> _Activity_:
Copy the data below word for word, starting at the line that has "Photographs of a" and stopping after the line that has "0.000138, 0.872389, -1.423736]]". Leave the pictures out of your copy.

> _Recorded information_:
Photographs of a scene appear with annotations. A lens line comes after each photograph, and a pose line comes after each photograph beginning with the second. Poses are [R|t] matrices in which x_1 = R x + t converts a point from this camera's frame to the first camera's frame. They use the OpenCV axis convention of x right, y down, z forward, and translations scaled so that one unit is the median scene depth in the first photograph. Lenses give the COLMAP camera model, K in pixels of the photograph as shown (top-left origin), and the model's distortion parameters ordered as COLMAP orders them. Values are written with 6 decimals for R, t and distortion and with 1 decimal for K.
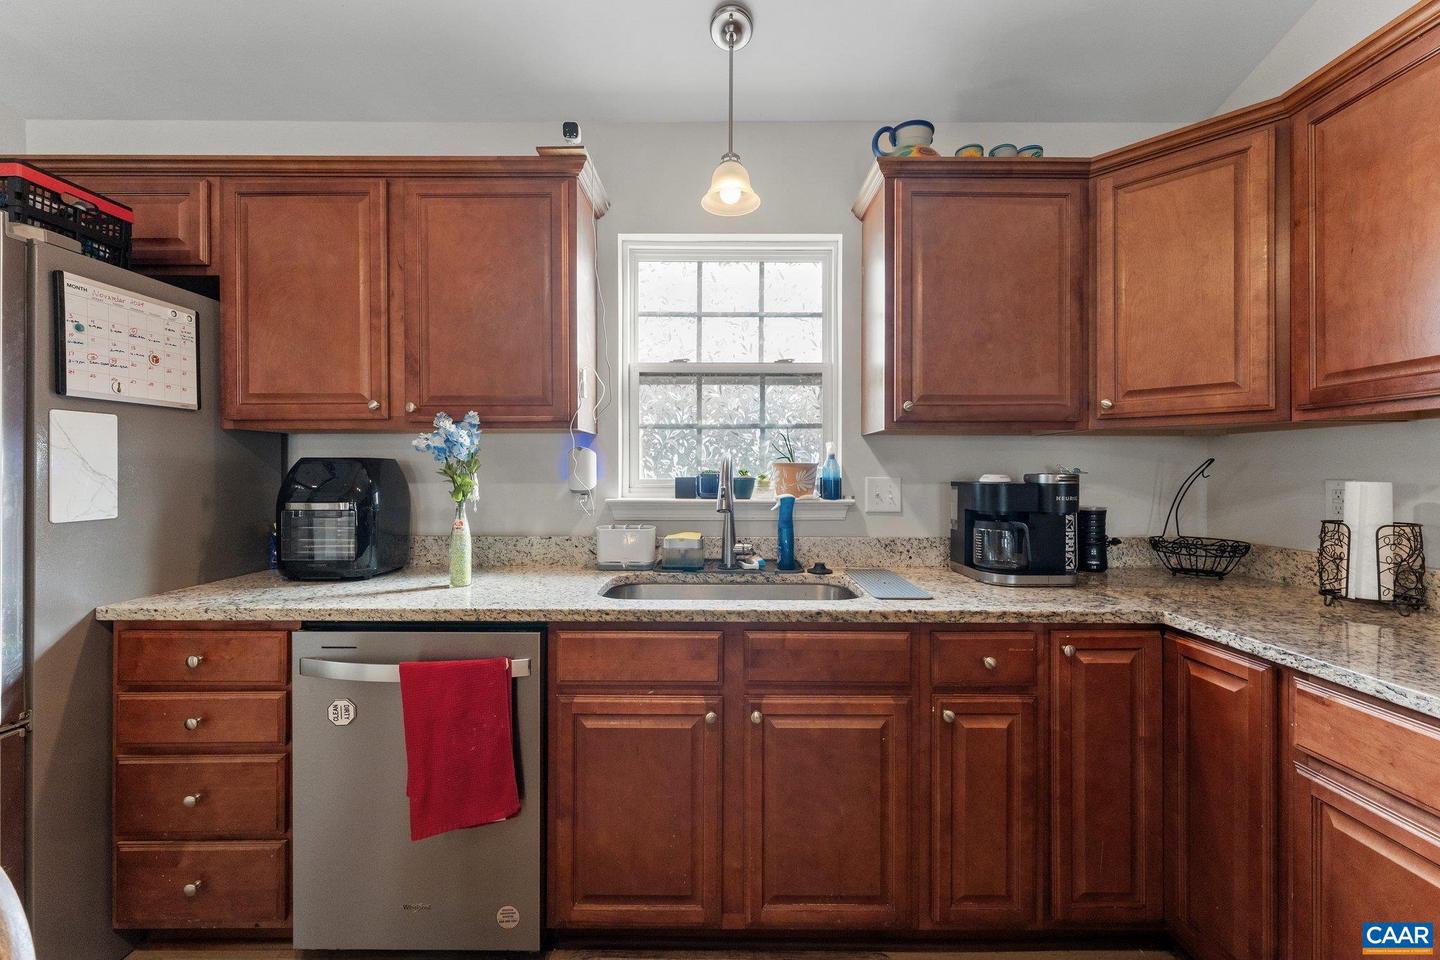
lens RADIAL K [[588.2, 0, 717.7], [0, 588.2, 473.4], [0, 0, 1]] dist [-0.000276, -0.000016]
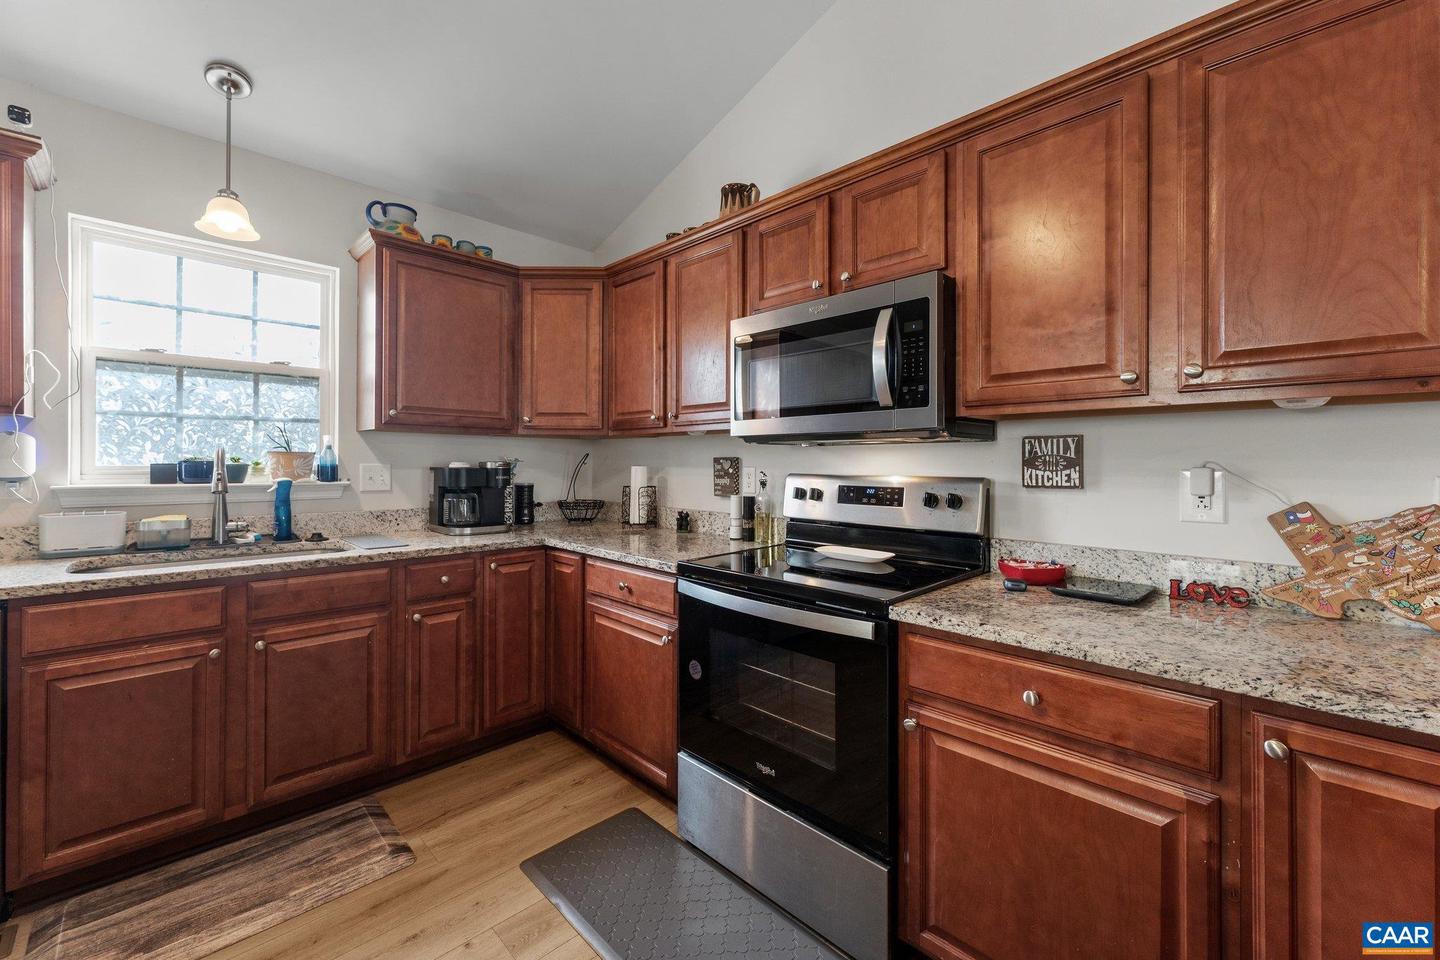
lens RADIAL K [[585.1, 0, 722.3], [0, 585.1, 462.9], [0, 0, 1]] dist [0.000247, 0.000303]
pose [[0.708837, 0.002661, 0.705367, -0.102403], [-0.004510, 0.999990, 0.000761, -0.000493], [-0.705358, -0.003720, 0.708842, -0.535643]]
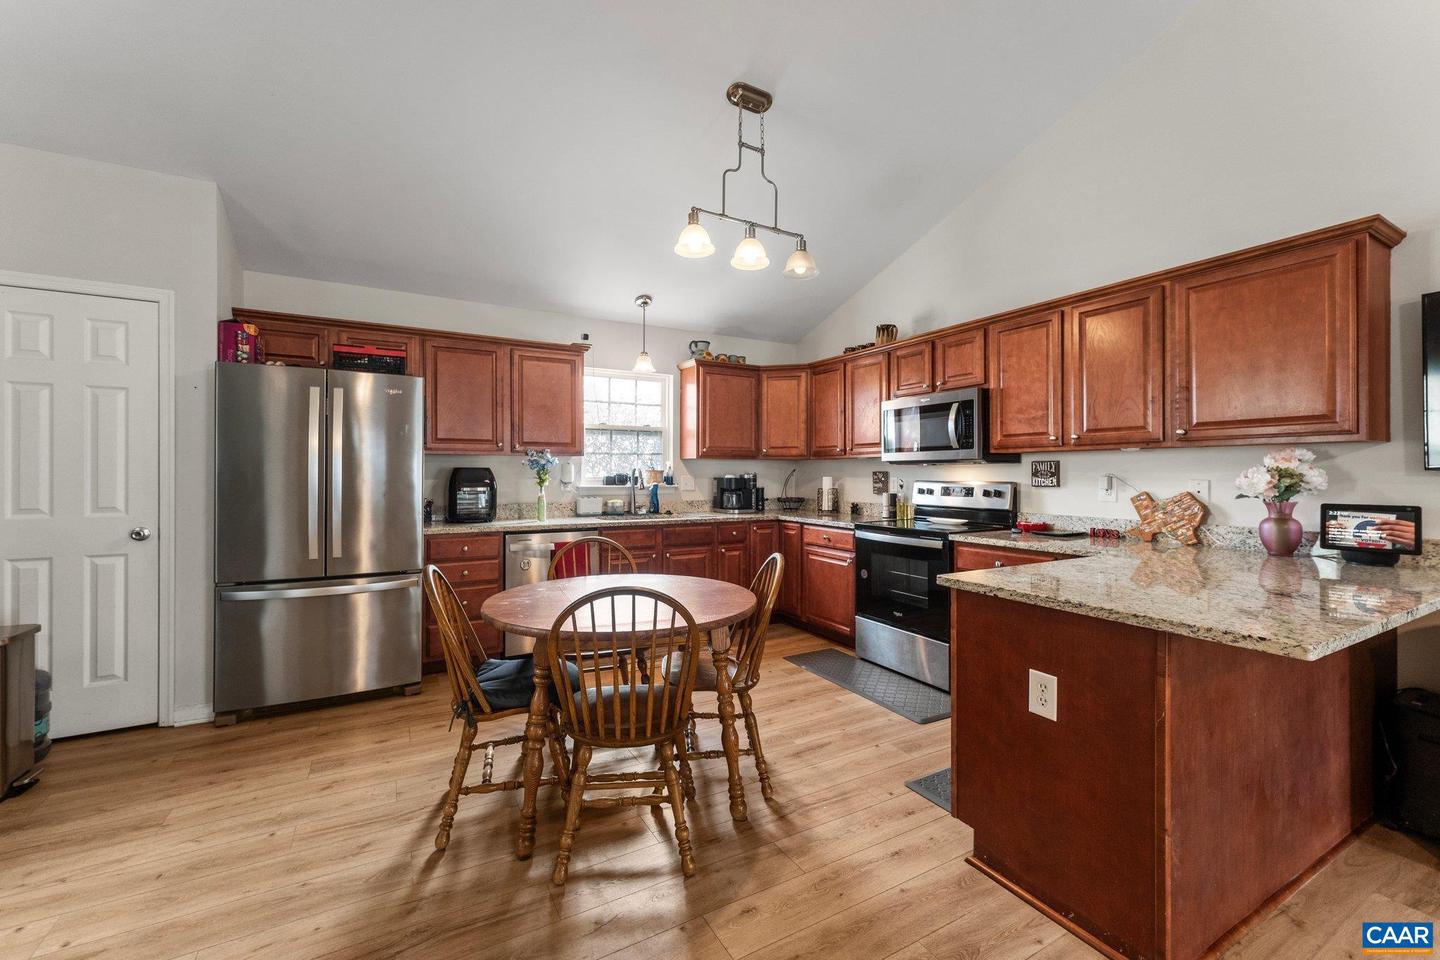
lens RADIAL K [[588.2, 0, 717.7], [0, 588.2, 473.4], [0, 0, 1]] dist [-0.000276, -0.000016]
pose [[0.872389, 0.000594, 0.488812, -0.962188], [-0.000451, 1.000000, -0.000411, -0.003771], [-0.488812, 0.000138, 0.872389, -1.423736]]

--

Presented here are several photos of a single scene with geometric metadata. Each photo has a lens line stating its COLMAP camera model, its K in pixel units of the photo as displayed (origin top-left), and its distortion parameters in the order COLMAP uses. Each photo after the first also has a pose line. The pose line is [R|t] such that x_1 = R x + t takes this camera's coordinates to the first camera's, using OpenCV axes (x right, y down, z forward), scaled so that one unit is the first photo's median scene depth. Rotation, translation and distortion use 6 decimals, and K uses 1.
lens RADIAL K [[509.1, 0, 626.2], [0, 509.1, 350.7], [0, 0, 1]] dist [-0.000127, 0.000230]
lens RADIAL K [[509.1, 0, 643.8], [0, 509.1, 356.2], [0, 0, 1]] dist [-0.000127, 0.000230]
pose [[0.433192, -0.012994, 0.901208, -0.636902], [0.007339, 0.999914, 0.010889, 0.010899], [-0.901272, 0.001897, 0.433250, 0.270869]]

> _Solution_:
Photographs of a scene appear with annotations. A lens line comes after each photograph, and a pose line comes after each photograph beginning with the second. Poses are [R|t] matrices in which x_1 = R x + t converts a point from this camera's frame to the first camera's frame. They use the OpenCV axis convention of x right, y down, z forward, and translations scaled so that one unit is the median scene depth in the first photograph. Lenses give the COLMAP camera model, K in pixels of the photograph as shown (top-left origin), and the model's distortion parameters ordered as COLMAP orders them. Values are written with 6 decimals for R, t and distortion and with 1 decimal for K.
lens RADIAL K [[588.2, 0, 717.7], [0, 588.2, 473.4], [0, 0, 1]] dist [-0.000276, -0.000016]
lens RADIAL K [[585.1, 0, 722.3], [0, 585.1, 462.9], [0, 0, 1]] dist [0.000247, 0.000303]
pose [[0.708837, 0.002661, 0.705367, -0.102403], [-0.004510, 0.999990, 0.000761, -0.000493], [-0.705358, -0.003720, 0.708842, -0.535643]]
lens RADIAL K [[588.2, 0, 717.7], [0, 588.2, 473.4], [0, 0, 1]] dist [-0.000276, -0.000016]
pose [[0.872389, 0.000594, 0.488812, -0.962188], [-0.000451, 1.000000, -0.000411, -0.003771], [-0.488812, 0.000138, 0.872389, -1.423736]]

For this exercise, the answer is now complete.